I also applied a un-supervised model for predicting trend in time seires data, which is based on a modified version of Transformer. It can predict the data pretty well. If you are interested, please check this link: https://www.kaggle.com/peraktong/transformer-ts.

I'm interested in data analysis using Bayesian statistics. As the rapid growth of computational power these days, more and more high-resolution simulations are avaliable, which means we can study the large scale structure in the universe with high precision.

I'm also interested in Machine learning. These days more and more physicists try to apply Machine learning in their research. And there are already some promising results. Eg: The mophorlogy of galaxy. Galaxies are hugh objects in our sky. Take our Milky way for an example. The mass of our Milky way is aroung 10^12 M_sun, where M_sun is the mass of our sun! And the Virial radius of the Milky way is hundreds of kilo-parsecs, where one parsec is equal to 3.26 light year! Fortunately, our telescopy is able to capture the images of these hugh objects in the sky. The shapes of the galaxies are very different from each other, and the number of "arm" for each galaxy is different. Our Milky way has four spiral arms, and our Solar system is within the Orion arm. The question is: There are so many galaxies in the sky and how can we count their arms one by one? And sometimes we can't tell how many arms are there since the imaging data is not good enough or the image is misleading. An effective way to solve this is by using Generative Adversarial network(GAN) to deal with them. Similar to the dentification of hand-written image from 0 to 9, the number of spiral arms can be identified by a well-trained GAN model(Although there are a lot of details inside and my statement is a simple toy model).

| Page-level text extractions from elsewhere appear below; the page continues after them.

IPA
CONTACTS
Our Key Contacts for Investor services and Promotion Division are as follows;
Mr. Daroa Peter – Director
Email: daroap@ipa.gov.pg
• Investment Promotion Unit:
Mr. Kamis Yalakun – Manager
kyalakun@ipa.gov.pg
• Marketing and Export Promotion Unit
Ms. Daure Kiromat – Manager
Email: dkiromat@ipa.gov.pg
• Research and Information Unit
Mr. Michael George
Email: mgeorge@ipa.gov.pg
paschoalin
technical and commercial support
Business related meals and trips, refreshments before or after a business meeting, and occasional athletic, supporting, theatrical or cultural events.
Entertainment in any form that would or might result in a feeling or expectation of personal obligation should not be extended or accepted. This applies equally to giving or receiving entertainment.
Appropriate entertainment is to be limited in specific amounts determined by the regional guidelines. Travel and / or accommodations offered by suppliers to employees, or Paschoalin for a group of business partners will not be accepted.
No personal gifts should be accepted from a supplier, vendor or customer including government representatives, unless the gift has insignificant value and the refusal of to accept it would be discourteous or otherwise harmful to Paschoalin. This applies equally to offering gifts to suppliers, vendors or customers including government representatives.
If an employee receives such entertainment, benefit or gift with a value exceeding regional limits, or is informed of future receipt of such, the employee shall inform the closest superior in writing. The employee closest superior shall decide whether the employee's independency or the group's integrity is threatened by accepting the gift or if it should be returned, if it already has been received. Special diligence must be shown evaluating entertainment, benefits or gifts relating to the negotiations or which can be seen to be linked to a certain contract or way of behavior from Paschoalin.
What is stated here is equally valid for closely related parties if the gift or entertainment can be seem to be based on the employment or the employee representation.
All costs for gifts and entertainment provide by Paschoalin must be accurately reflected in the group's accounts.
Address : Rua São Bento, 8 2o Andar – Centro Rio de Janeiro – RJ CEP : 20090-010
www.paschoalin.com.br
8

Recently, I just finished a project about constraining scatter in the galaxy-halo connection using clustering property at small scale. And our new goal is to look at the total luminosity of satellites for each central, and study the relation between satellite luminosity and secondary property of halo. Also, we are working on the TNG data, which is a huge hydro-dynamic simulation released recently. We want to dig out the scatter information between galaxy and halo at different redshift. At the same time, I'm thinking about how to apply deep learning technique to my current projects(or future projects). It's always better to try something new. But there is also a huge challenge: The precision of the data-driven model is not as high as physical model (of course). And we need to use these data-driven model carefully since doing academic research is different from doing face-swap in a video: It's okay to have several broken frames in a video, but we need to explain why these frames are broken if we are doing serious academic research. Knowing why it works is much valuable than knowing it works. These are the problems we need to think about.